While there is cause for concern, there is no need for people to panic. Most people who become infected by M. avium have underlying conditions such as age, HIV-positive and those with pre-existing lung problems. The unfortunate truth is that most people who become ill end up with lung damage and develop reoccurring lung infections, as the main symptoms are similar in nature to Tuberculosis. M. avium is ubiquitous in nature and has been isolated from fresh and salt water worldwide. The common environmental sources include; aerosolized water, piped hot water systems (including household and hospital water supplies), house dust, soil, birds, farm animals and cigarette components (e.g., tobacco, filters, paper).
Transmission is generally thought to be due to inhalation of environmentally derived airborne organisms rather than person to person, however, oral ingestion may also be a route of infection but is generally considered more likely in the immunocompromised host. Because it is primarily transmitted by inhaling droplets of water, municipal water supplies are often the original source – but it’s important to understand that drinking water is not how you’re going to get it.
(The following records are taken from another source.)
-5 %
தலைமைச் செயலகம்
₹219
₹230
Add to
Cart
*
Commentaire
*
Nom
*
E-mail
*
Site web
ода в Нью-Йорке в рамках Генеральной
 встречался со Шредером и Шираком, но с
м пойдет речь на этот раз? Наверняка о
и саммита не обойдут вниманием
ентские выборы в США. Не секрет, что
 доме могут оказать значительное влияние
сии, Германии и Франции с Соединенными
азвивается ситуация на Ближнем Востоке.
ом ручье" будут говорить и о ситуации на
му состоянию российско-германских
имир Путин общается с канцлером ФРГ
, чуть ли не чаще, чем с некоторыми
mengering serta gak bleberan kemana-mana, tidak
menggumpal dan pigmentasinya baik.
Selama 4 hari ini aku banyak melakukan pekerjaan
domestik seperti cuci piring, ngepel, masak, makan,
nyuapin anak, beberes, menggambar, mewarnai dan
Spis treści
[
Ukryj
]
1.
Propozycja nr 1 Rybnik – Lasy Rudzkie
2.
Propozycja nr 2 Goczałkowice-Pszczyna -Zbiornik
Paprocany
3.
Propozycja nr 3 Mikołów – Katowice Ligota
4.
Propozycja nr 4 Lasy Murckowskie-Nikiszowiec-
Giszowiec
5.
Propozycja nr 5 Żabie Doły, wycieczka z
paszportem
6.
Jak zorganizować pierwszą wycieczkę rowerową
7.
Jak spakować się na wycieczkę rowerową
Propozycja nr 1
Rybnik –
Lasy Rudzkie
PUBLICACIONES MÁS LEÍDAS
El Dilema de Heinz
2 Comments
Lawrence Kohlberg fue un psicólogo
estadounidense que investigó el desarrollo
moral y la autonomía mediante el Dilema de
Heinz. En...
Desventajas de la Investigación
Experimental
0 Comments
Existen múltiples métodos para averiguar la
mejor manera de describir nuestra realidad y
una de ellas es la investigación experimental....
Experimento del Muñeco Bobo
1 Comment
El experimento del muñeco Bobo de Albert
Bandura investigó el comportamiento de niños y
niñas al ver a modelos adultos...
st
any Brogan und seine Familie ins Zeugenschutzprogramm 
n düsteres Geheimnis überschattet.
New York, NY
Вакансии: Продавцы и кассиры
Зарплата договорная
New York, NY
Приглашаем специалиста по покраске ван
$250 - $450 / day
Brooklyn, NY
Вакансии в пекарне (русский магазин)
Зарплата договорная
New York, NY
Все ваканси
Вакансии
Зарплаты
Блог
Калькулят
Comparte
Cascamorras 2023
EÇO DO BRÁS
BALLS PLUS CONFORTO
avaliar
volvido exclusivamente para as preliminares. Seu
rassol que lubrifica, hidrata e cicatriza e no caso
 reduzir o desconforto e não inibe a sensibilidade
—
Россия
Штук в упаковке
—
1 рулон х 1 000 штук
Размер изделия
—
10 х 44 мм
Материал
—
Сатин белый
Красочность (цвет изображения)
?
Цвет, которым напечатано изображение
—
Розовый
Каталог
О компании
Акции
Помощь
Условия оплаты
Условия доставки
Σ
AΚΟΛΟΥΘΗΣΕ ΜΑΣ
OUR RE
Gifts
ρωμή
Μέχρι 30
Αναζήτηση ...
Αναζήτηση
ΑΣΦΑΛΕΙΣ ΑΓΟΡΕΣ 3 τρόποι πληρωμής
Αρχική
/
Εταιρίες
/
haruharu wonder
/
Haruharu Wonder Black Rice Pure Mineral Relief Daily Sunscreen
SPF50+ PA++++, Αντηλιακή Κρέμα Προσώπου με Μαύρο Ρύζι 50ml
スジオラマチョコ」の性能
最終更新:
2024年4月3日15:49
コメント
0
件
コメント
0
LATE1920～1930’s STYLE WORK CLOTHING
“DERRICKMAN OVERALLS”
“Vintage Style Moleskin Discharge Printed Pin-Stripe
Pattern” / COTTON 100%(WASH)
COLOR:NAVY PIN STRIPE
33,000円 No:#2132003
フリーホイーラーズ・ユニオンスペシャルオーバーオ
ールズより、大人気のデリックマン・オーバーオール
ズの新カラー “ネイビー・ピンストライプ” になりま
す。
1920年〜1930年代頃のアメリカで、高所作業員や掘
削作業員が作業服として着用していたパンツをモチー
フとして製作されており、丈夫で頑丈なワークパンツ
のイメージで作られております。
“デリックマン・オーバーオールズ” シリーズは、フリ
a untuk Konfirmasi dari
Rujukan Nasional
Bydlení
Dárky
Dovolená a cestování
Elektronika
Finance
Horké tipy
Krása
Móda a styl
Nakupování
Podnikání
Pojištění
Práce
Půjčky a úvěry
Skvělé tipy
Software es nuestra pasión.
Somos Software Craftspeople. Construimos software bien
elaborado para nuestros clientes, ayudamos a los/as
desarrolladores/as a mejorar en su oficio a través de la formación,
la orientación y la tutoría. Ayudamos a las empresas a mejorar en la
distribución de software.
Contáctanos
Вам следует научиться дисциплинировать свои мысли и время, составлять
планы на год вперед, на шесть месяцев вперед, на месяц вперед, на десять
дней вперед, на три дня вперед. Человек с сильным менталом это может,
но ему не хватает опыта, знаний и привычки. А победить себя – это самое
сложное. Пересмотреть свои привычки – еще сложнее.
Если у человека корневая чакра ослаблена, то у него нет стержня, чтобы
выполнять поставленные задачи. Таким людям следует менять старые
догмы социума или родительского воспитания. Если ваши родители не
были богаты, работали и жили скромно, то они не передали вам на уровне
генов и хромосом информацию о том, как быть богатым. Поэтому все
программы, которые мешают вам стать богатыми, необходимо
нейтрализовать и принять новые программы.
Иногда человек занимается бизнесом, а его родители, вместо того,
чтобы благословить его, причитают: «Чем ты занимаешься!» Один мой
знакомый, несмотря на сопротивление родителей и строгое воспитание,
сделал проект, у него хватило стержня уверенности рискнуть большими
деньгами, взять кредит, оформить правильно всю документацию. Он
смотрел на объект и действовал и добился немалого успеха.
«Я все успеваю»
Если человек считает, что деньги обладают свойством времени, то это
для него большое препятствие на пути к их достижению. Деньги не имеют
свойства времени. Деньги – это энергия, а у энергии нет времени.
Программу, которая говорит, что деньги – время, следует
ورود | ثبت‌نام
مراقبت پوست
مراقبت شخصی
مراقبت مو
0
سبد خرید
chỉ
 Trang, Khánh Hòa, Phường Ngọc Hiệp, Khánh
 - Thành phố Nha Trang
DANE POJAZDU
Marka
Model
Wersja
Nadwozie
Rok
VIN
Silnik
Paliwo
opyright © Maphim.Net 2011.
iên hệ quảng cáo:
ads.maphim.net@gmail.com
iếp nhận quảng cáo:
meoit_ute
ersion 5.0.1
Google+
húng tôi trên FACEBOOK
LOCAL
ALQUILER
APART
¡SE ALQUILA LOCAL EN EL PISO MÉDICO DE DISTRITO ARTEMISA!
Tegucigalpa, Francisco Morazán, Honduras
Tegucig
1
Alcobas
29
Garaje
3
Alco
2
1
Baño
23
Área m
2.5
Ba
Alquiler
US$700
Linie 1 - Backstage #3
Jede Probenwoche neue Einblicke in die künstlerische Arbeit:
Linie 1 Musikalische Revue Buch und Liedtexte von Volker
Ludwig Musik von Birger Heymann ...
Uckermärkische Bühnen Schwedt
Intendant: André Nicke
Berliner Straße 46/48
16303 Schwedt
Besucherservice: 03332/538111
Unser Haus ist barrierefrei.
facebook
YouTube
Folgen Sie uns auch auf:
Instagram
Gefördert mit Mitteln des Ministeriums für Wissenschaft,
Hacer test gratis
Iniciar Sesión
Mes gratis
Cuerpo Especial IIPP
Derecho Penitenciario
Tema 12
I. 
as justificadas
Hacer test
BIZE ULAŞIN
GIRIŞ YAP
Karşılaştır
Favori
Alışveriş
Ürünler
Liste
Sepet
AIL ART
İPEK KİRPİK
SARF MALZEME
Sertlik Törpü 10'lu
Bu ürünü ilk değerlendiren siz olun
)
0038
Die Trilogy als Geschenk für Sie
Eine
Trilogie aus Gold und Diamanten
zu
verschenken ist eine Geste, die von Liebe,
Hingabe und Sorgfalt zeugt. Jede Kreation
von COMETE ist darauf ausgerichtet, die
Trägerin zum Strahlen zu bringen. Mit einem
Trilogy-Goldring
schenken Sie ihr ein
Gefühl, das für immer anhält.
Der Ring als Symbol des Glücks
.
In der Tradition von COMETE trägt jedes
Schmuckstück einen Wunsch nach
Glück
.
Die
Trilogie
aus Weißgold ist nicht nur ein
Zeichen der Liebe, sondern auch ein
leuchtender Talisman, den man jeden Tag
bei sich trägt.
Total eradication of the bacteria from municipal water supplies is virtually impossible as the bacterium tends to grow in biofilms that are known to line the large water pipes used in municipal water distribution systems.
While this current situation is associated with humans, M. avium can also cause infections in pigs, domestic and wild birds, cattle, sheep, goats, cats and dogs. However, the mechanism of transmission and type of infection can vary greatly. Domestic and wild birds become infected by ingesting contaminating food and/or soil. Similarly, other animals can be infected by ingesting contaminated soil or infected poultry. The long and the short is that due to the ubiquitous nature of this bacterium it’s impossible to avoid being exposed to the bacteria. The best way to prevent developing the disease is to keep your immune system strong.
As for Toronto, numerous experts want to see the spike in cases investigated further. While there does not seem to be a specific area of the city impacted more than others or clustering of cases that could be associated with environmental exposure, it is obvious that by the sudden spike in cases in June of last year that there was a tipping point when something changed and it certainly would be nice to get to the bottom of it!